++++ The records

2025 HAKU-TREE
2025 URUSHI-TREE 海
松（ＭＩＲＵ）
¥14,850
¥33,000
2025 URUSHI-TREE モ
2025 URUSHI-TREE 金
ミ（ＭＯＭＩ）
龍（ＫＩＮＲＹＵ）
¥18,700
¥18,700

++++++++

Exercise prompt: Reproduce the material in full, keeping every line exactly as given.

Reply to the exercise:
2025 HAKU-TREE
2025 URUSHI-TREE 海
松（ＭＩＲＵ）
¥14,850
¥33,000
2025 URUSHI-TREE モ
2025 URUSHI-TREE 金
ミ（ＭＯＭＩ）
龍（ＫＩＮＲＹＵ）
¥18,700
¥18,700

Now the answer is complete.